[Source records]
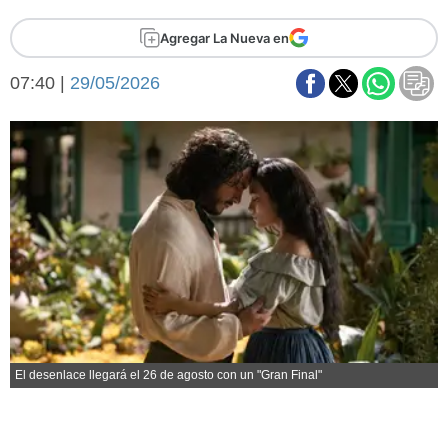
Básquetbol
Agregar La Nueva en
Fútbol
Federal A
07:40 |
29/05/2026
Aplausos
Arte y cultura
Cines
Economía y finanzas
Economía y campo
Con el campo
Espacio empresas
Sociedad
Sociedad y tiempo
libre
Tecnología
Turismo
Salud
Es viral
El tiempo
El desenlace llegará el 26 de agosto con un "Gran Final"
Fúnebres
Clasificados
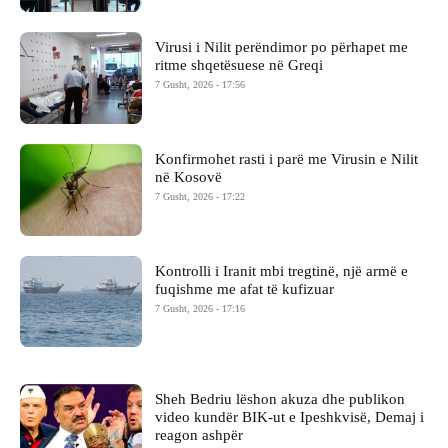
Virusi i Nilit perëndimor po përhapet me
ritme shqetësuese në Greqi
7 Gusht, 2026 - 17:56
Konfirmohet rasti i parë me Virusin e Nilit
në Kosovë
7 Gusht, 2026 - 17:22
Kontrolli i Iranit mbi tregtinë, një armë e
fuqishme me afat të kufizuar
7 Gusht, 2026 - 17:16
Sheh Bedriu lëshon akuza dhe publikon
video kundër BIK-ut e Ipeshkvisë, Demaj i
reagon ashpër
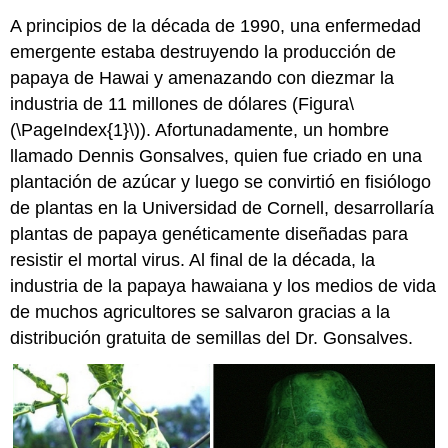
A principios de la década de 1990, una enfermedad
emergente estaba destruyendo la producción de
papaya de Hawai y amenazando con diezmar la
industria de 11 millones de dólares (Figura
\
(\PageIndex{1}\)
). Afortunadamente, un hombre
llamado Dennis Gonsalves, quien fue criado en una
plantación de azúcar y luego se convirtió en fisiólogo
de plantas en la Universidad de Cornell, desarrollaría
plantas de papaya genéticamente diseñadas para
resistir el mortal virus. Al final de la década, la
industria de la papaya hawaiana y los medios de vida
de muchos agricultores se salvaron gracias a la
distribución gratuita de semillas del Dr. Gonsalves.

WORK REQUIRED:
What is needed is every entry written out word for word, with no pictures.

ANSWER TO THIS PROBLEM:
Básquetbol
Agregar La Nueva en
Fútbol
Federal A
07:40 |
29/05/2026
Aplausos
Arte y cultura
Cines
Economía y finanzas
Economía y campo
Con el campo
Espacio empresas
Sociedad
Sociedad y tiempo
libre
Tecnología
Turismo
Salud
Es viral
El tiempo
El desenlace llegará el 26 de agosto con un "Gran Final"
Fúnebres
Clasificados
Virusi i Nilit perëndimor po përhapet me
ritme shqetësuese në Greqi
7 Gusht, 2026 - 17:56
Konfirmohet rasti i parë me Virusin e Nilit
në Kosovë
7 Gusht, 2026 - 17:22
Kontrolli i Iranit mbi tregtinë, një armë e
fuqishme me afat të kufizuar
7 Gusht, 2026 - 17:16
Sheh Bedriu lëshon akuza dhe publikon
video kundër BIK-ut e Ipeshkvisë, Demaj i
reagon ashpër
A principios de la década de 1990, una enfermedad
emergente estaba destruyendo la producción de
papaya de Hawai y amenazando con diezmar la
industria de 11 millones de dólares (Figura
\
(\PageIndex{1}\)
). Afortunadamente, un hombre
llamado Dennis Gonsalves, quien fue criado en una
plantación de azúcar y luego se convirtió en fisiólogo
de plantas en la Universidad de Cornell, desarrollaría
plantas de papaya genéticamente diseñadas para
resistir el mortal virus. Al final de la década, la
industria de la papaya hawaiana y los medios de vida
de muchos agricultores se salvaron gracias a la
distribución gratuita de semillas del Dr. Gonsalves.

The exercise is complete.